Resume the email about estimating memory for a Cassandra key-value store, writing on from the sentence that closes it.

__Excerpted passage__.
###
Aaron,
Thanks for your email. The test kinda resembles how the actual application
will be.
It is going to be a simple key-value store with 500 million keys per node.
The traffic will be read heavy in steady state, and there will be some keys
that will have a lot more traffic than others. The expected hot rows are
estimated to be anywhere between 500000  to 1 million keys.

I have already populated this test system with 500 million keys, compacted
it all to 1 file to check the size of the bloom filter and the index.

This is how i am estimating my memory for 500 million keys. plz correct me
if i am wrong or if i am missing any step.

bloom filter: 1 gig
index samples: Index file is 8.5 gig. I believe this index file is for all
keys. Index interval is 128. Hence in RAM, this would be (8.5g / 128)*10
(factor for datastructure overhead) = 664 mb (lets say 1 gig)

key cache size (3 million): 3 gigs
memtable_total_space_mb : 2 gigs

This totals 7 gig.
my heap size is 8 gigs.
Is there anything else that i am missing here?
When i do top right now, it shows java as 96% memory, thats a concern
because there is no write load. Should i be looking at any other number
here?

Off heap row cache: 500,000 - 750,000 ~ 3 and 5 gigs (avg row size =
250-500 bytes)

My test system has 16 gigs RAM, production system will mostly have 32 gigs
RAM and 12 spindles instead of 6 that i am testing with.

I changed the underneath filesystem from xfs to ext2, and i am seeing
better results, though not the best.
The cfstats latency is down to 20 ms for 35 qps read load. row cache hit
rate is 0.21, key cache = 0.75.
Measuring from the client side, i am seeing roughly 10-15 ms per key, i
would want even lesser though, any tips would greatly help.
In production,  i am hoping the row cache hit rate will be higher.


The biggest thing that is affecting my system right now is the "Invalid
frame size of 0" error that cassandra server seems to be printing. Its
causing read timeouts every minute or 2 minutes. I havent been able to
figure out a way to fix this one. I see someone else also reported seeing
this, but not sure where the problem is hector, cassandra or thrift.
###
__Extracted entries__.
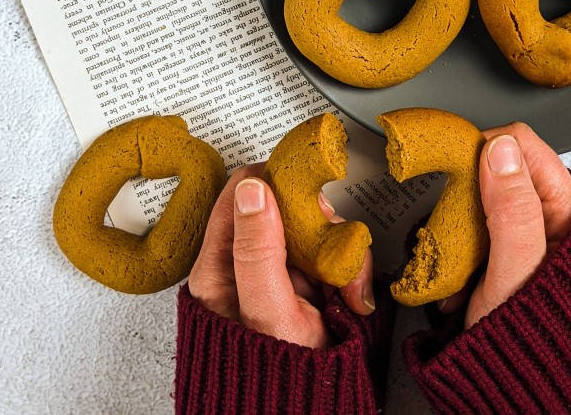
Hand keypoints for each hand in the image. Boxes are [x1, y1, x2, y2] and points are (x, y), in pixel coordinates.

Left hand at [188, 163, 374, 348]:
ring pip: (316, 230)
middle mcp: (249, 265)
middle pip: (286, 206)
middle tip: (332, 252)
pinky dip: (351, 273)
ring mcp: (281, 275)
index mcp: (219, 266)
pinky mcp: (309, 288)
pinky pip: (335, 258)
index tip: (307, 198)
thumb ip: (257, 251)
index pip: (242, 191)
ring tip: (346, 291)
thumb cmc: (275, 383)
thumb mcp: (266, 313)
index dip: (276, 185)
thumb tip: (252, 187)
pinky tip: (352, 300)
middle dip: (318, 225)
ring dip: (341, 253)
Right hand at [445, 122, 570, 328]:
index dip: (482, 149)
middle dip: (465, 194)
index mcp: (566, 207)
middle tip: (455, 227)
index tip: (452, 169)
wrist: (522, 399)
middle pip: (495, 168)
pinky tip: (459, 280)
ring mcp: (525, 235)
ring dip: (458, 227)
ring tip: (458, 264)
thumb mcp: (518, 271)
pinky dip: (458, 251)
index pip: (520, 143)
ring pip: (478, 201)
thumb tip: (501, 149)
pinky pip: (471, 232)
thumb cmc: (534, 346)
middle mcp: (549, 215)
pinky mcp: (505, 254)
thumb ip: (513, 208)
###
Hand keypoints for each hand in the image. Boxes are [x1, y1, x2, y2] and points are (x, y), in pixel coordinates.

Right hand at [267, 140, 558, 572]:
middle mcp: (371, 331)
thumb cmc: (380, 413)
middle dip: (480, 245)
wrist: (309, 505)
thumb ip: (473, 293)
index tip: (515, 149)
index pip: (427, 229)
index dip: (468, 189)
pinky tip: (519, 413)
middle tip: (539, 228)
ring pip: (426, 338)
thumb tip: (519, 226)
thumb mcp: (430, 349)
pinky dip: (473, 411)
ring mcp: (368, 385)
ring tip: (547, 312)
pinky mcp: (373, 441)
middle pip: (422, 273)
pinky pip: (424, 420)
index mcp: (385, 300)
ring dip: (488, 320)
###
__Output of the task__.
Thanks
Gurpreet






On Wed, May 30, 2012 at 4:38 PM, aaron morton <aa...@thelastpickle.com>wrote:

> 80 ms per request
>
> sounds high.
>
> I'm doing some guessing here, i am guessing memory usage is the problem..
>
> * I assume you are not longer seeing excessive GC activity.
> * The key cache will not get used when you hit the row cache. I would
> disable the row cache if you have a random workload, which it looks like
> you do.
> * 500 million is a lot of keys to have on a single node. At the default
> index sample of every 128 keys it will have about 4 million samples, which
> is probably taking up a lot of memory.
>
> Is this testing a real world scenario or an abstract benchmark ? IMHO you
> will get more insight from testing something that resembles your
> application.
>
> Cheers
>
> -----------------
> Aaron Morton
> Freelance Developer
> @aaronmorton
> http://www.thelastpickle.com
>
> On 26/05/2012, at 8:48 PM, Gurpreet Singh wrote:
>
> Hi Aaron,
> Here is the latest on this..
> i switched to a node with 6 disks and running some read tests, and i am
> seeing something weird.
>
> setup:
> 1 node, cassandra 1.0.9, 8 cpu, 16 gig RAM, 6 7200 rpm SATA data disks
> striped 512 kb, commitlog mirrored.
> 1 keyspace with just 1 column family
> random partitioner
> total number of keys: 500 million (the keys are just longs from 1 to 500
> million)
> avg key size: 8 bytes
> bloom filter size: 1 gig
> total disk usage: 70 gigs compacted 1 sstable
> mean compacted row size: 149 bytes
> heap size: 8 gigs
> keycache size: 2 million (takes around 2 gigs in RAM)
> rowcache size: 1 million (off-heap)
> memtable_total_space_mb : 2 gigs
>
> test:
> Trying to do 5 reads per second. Each read is a multigetslice query for
> just 1 key, 2 columns.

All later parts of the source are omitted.